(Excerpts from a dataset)

-- Opening Marker --

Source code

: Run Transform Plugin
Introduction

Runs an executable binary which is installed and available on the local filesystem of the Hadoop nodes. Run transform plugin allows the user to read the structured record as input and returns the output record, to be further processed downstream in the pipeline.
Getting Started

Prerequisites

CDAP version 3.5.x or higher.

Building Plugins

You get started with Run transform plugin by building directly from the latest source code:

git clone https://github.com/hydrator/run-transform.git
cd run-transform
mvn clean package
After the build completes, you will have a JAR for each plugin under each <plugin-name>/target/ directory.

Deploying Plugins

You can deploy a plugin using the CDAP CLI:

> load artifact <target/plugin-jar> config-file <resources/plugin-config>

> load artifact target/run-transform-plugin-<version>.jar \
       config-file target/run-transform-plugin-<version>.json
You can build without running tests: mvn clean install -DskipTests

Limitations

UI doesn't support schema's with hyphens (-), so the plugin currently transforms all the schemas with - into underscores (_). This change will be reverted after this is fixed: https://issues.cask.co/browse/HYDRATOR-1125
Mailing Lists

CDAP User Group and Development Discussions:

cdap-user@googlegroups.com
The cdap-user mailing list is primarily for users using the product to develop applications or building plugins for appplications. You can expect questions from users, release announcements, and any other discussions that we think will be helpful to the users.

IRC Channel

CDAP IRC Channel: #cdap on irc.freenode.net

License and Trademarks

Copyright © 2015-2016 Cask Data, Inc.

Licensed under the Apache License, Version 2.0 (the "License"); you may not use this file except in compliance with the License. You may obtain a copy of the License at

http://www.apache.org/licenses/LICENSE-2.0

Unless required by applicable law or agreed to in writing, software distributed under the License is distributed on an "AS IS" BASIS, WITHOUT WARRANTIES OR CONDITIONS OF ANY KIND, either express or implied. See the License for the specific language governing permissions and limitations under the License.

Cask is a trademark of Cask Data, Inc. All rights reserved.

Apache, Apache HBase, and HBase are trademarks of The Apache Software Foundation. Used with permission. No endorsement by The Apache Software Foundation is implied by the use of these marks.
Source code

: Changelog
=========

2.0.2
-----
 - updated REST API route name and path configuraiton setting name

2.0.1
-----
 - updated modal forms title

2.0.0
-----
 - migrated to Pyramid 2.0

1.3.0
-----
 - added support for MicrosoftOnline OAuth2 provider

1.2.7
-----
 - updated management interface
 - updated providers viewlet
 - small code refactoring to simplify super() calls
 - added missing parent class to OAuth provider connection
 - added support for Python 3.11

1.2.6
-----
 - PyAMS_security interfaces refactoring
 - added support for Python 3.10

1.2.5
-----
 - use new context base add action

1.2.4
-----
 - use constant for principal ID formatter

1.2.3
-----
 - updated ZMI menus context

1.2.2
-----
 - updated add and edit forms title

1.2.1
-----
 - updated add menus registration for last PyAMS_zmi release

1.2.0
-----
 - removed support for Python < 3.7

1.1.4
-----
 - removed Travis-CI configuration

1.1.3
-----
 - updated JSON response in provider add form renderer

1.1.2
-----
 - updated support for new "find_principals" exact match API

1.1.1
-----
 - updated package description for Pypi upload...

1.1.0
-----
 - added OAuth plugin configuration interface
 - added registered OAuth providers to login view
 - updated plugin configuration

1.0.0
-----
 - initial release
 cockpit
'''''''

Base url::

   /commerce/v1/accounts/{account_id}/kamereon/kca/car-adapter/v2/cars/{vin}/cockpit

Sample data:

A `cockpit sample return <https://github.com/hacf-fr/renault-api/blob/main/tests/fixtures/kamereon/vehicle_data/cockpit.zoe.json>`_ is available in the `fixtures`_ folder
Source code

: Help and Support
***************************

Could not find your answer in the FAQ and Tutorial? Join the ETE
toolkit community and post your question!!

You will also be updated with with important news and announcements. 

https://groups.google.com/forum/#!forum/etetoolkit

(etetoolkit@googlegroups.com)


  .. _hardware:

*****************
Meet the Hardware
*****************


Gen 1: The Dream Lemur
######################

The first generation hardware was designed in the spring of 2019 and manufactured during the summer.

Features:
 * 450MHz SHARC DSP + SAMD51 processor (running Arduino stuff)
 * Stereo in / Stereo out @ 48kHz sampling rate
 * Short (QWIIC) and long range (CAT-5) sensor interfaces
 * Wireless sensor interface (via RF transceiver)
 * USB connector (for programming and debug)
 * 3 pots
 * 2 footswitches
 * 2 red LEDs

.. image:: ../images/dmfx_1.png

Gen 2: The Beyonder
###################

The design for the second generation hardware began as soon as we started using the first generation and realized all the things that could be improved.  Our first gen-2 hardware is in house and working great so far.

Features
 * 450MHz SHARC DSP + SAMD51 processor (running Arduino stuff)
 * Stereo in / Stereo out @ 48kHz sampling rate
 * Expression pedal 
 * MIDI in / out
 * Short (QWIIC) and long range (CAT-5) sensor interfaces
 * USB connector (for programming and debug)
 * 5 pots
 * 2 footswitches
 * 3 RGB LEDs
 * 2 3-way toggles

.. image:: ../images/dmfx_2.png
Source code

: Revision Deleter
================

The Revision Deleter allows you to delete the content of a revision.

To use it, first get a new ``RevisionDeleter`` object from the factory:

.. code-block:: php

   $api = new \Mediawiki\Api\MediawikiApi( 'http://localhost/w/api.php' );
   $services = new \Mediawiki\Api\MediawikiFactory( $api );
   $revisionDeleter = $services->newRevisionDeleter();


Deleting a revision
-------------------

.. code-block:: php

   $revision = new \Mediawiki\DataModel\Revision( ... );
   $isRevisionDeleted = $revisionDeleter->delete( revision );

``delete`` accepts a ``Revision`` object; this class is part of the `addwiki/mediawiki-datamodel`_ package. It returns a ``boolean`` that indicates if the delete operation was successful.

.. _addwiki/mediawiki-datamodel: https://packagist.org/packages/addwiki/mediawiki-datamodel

-- Closing Marker --

◆ Assignment
Write down every line of the data above that includes the string "class".

◆ Exercise response
 - added missing parent class to OAuth provider connection
``delete`` accepts a ``Revision`` object; this class is part of the `addwiki/mediawiki-datamodel`_ package. It returns a ``boolean`` that indicates if the delete operation was successful.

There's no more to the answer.